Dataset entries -

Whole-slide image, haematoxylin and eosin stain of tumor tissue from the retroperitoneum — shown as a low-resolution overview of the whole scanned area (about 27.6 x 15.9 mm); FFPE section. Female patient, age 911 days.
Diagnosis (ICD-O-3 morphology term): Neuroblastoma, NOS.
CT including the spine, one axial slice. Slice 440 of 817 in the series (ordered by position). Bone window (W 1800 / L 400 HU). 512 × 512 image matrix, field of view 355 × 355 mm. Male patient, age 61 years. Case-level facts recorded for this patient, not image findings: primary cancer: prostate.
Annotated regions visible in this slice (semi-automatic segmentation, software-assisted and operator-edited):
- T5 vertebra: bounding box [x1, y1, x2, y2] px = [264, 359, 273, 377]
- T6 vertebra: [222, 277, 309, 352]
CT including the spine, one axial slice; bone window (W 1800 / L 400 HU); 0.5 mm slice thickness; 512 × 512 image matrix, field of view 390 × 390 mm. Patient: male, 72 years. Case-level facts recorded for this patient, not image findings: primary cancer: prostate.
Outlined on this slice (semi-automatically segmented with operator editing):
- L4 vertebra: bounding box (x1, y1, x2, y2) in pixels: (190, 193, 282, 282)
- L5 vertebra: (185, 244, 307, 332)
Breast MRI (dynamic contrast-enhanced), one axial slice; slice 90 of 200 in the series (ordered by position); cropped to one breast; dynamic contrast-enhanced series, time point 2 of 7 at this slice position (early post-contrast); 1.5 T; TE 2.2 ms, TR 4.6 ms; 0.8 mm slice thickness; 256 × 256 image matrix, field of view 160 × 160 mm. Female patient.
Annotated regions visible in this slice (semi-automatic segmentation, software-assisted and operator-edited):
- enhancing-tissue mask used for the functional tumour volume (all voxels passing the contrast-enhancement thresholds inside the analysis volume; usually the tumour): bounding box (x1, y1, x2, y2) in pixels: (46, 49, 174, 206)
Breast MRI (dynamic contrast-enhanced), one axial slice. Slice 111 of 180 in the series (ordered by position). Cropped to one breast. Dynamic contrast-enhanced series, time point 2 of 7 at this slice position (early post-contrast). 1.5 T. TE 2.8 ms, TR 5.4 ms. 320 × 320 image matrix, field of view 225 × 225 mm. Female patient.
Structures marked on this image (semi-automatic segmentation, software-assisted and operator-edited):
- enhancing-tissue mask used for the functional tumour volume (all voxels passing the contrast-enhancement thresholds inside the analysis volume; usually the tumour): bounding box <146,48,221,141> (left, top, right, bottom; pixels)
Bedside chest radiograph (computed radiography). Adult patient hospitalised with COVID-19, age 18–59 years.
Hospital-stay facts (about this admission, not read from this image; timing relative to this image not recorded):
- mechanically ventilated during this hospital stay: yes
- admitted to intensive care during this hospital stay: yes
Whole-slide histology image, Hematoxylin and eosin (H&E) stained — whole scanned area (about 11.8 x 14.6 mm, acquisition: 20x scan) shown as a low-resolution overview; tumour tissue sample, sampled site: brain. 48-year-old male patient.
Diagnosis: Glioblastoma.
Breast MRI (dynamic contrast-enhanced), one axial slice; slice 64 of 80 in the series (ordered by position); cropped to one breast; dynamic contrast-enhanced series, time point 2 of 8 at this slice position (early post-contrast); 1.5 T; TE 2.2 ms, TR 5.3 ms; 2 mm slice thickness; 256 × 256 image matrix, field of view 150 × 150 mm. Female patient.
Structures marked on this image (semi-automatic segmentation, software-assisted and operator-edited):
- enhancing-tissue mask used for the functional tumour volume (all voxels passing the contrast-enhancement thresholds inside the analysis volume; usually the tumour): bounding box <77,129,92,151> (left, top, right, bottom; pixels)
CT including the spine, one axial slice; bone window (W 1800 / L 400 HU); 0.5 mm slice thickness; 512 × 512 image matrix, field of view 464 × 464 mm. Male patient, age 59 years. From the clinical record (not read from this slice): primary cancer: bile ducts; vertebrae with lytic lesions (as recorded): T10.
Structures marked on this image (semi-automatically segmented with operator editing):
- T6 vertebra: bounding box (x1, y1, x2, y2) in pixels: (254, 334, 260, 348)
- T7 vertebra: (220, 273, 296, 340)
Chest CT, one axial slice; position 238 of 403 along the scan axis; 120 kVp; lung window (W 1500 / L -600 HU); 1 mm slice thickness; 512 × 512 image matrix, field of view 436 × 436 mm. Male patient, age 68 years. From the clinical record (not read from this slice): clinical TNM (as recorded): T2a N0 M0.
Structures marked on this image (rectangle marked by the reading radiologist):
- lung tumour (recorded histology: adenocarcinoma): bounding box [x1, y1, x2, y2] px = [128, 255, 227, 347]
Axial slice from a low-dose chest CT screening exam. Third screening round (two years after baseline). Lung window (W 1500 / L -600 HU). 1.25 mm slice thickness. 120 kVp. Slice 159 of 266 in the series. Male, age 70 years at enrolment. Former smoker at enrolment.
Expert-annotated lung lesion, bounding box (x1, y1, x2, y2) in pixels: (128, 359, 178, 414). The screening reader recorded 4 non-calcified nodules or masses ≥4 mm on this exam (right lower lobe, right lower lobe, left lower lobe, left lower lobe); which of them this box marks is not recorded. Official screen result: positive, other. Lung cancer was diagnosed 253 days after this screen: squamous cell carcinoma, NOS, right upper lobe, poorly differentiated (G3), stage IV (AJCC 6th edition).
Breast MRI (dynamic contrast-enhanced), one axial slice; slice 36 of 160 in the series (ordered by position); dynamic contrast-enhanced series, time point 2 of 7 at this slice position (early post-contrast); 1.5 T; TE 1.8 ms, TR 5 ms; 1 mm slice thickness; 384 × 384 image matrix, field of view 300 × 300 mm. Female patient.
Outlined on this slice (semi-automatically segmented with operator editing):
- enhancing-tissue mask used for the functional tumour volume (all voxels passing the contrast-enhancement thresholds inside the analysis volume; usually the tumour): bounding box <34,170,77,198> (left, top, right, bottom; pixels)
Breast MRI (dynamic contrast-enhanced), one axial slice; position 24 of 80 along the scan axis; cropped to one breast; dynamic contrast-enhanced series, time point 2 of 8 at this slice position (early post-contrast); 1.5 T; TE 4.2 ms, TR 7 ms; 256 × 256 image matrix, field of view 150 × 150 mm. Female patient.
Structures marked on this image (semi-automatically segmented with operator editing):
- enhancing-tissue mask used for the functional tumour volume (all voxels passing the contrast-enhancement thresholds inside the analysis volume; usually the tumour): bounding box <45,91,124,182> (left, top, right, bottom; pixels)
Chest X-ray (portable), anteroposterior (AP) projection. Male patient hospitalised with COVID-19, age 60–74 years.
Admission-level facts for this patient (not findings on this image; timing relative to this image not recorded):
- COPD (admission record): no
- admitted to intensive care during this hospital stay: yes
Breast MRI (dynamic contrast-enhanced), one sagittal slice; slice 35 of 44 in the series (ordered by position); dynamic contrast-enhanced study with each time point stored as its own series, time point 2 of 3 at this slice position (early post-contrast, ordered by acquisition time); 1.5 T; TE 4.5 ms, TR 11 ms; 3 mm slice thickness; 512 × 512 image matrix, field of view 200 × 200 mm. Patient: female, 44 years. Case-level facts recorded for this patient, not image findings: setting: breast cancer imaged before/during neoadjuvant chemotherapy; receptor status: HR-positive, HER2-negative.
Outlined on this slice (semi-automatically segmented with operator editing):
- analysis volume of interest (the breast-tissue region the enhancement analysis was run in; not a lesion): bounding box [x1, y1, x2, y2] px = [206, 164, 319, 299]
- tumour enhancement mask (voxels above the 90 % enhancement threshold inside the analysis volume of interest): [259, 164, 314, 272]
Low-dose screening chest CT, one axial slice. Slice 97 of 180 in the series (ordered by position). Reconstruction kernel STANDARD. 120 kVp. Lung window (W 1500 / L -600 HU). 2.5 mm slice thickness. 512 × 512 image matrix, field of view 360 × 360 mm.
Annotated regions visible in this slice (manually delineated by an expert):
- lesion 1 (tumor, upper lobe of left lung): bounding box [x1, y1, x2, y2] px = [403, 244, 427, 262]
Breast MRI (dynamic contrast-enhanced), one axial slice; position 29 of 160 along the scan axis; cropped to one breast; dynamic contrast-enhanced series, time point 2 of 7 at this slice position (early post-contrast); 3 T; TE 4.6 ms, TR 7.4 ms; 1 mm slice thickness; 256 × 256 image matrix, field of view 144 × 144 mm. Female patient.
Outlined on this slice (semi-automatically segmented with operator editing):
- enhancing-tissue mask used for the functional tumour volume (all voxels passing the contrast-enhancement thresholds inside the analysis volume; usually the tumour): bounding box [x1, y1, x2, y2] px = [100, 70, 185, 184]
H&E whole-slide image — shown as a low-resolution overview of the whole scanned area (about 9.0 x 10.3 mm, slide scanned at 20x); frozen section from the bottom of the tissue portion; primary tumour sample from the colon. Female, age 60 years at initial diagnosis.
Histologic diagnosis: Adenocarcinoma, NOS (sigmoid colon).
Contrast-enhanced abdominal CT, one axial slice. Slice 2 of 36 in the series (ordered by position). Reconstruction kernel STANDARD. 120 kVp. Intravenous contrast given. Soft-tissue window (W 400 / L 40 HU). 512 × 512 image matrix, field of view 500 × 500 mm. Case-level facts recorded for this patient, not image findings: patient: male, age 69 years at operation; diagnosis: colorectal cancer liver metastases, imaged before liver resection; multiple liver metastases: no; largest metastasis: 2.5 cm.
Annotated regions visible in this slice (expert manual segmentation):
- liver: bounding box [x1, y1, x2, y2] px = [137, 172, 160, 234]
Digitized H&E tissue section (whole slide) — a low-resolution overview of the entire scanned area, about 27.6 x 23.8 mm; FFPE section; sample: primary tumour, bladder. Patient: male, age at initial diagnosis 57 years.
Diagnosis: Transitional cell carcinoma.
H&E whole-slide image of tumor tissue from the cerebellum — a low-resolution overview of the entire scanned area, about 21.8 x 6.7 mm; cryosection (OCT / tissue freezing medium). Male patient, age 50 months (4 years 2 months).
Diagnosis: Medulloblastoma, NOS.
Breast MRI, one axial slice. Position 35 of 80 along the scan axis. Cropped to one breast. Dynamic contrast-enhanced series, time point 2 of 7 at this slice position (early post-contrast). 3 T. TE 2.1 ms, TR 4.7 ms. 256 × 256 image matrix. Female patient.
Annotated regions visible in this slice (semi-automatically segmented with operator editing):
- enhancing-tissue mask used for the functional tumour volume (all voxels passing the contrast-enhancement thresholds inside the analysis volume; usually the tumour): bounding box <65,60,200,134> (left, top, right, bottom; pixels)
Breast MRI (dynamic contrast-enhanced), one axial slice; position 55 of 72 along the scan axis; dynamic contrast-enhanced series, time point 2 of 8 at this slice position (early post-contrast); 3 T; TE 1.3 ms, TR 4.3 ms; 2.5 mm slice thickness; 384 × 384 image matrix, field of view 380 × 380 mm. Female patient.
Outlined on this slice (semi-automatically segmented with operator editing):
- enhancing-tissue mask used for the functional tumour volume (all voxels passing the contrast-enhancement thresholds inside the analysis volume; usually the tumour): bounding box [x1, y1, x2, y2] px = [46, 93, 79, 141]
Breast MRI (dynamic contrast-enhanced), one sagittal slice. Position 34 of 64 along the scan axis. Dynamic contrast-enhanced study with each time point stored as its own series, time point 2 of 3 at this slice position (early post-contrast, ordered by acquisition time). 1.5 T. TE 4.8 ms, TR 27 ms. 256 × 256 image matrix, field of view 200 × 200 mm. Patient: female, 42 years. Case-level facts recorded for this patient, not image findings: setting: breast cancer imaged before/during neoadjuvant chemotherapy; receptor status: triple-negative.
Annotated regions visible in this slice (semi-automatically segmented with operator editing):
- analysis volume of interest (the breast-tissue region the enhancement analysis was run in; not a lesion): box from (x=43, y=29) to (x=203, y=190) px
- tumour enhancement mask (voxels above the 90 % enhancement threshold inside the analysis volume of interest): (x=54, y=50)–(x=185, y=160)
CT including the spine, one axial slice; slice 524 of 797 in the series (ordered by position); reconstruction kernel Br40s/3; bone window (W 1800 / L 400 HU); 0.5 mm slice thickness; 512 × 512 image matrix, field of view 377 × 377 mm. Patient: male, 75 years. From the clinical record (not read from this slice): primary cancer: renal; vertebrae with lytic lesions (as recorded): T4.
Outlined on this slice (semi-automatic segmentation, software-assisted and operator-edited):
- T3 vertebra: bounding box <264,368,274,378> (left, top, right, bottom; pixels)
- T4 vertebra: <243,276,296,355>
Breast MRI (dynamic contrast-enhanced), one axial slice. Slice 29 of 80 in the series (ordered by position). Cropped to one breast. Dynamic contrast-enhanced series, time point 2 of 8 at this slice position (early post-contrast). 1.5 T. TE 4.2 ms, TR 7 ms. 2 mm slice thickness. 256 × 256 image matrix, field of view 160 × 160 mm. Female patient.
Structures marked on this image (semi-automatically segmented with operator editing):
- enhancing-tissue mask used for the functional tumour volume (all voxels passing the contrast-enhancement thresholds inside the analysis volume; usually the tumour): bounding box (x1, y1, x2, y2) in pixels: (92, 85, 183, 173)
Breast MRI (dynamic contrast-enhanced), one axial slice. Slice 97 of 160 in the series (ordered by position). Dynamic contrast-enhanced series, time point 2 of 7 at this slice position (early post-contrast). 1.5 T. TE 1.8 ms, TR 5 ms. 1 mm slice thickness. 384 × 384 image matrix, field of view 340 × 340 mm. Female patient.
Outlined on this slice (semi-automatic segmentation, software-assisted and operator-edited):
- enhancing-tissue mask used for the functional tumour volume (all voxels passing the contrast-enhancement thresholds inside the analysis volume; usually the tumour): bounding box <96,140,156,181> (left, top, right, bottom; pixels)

What is needed - Return exactly the lines above from the line that has "slice; slice 64" through the line that has "- T7 vertebra: (220, 273, 296, 340)", inclusive, and nothing else.

Response box -
Breast MRI (dynamic contrast-enhanced), one axial slice; slice 64 of 80 in the series (ordered by position); cropped to one breast; dynamic contrast-enhanced series, time point 2 of 8 at this slice position (early post-contrast); 1.5 T; TE 2.2 ms, TR 5.3 ms; 2 mm slice thickness; 256 × 256 image matrix, field of view 150 × 150 mm. Female patient.
Structures marked on this image (semi-automatic segmentation, software-assisted and operator-edited):
- enhancing-tissue mask used for the functional tumour volume (all voxels passing the contrast-enhancement thresholds inside the analysis volume; usually the tumour): bounding box <77,129,92,151> (left, top, right, bottom; pixels)
CT including the spine, one axial slice; bone window (W 1800 / L 400 HU); 0.5 mm slice thickness; 512 × 512 image matrix, field of view 464 × 464 mm. Male patient, age 59 years. From the clinical record (not read from this slice): primary cancer: bile ducts; vertebrae with lytic lesions (as recorded): T10.
Structures marked on this image (semi-automatically segmented with operator editing):
- T6 vertebra: bounding box (x1, y1, x2, y2) in pixels: (254, 334, 260, 348)
- T7 vertebra: (220, 273, 296, 340)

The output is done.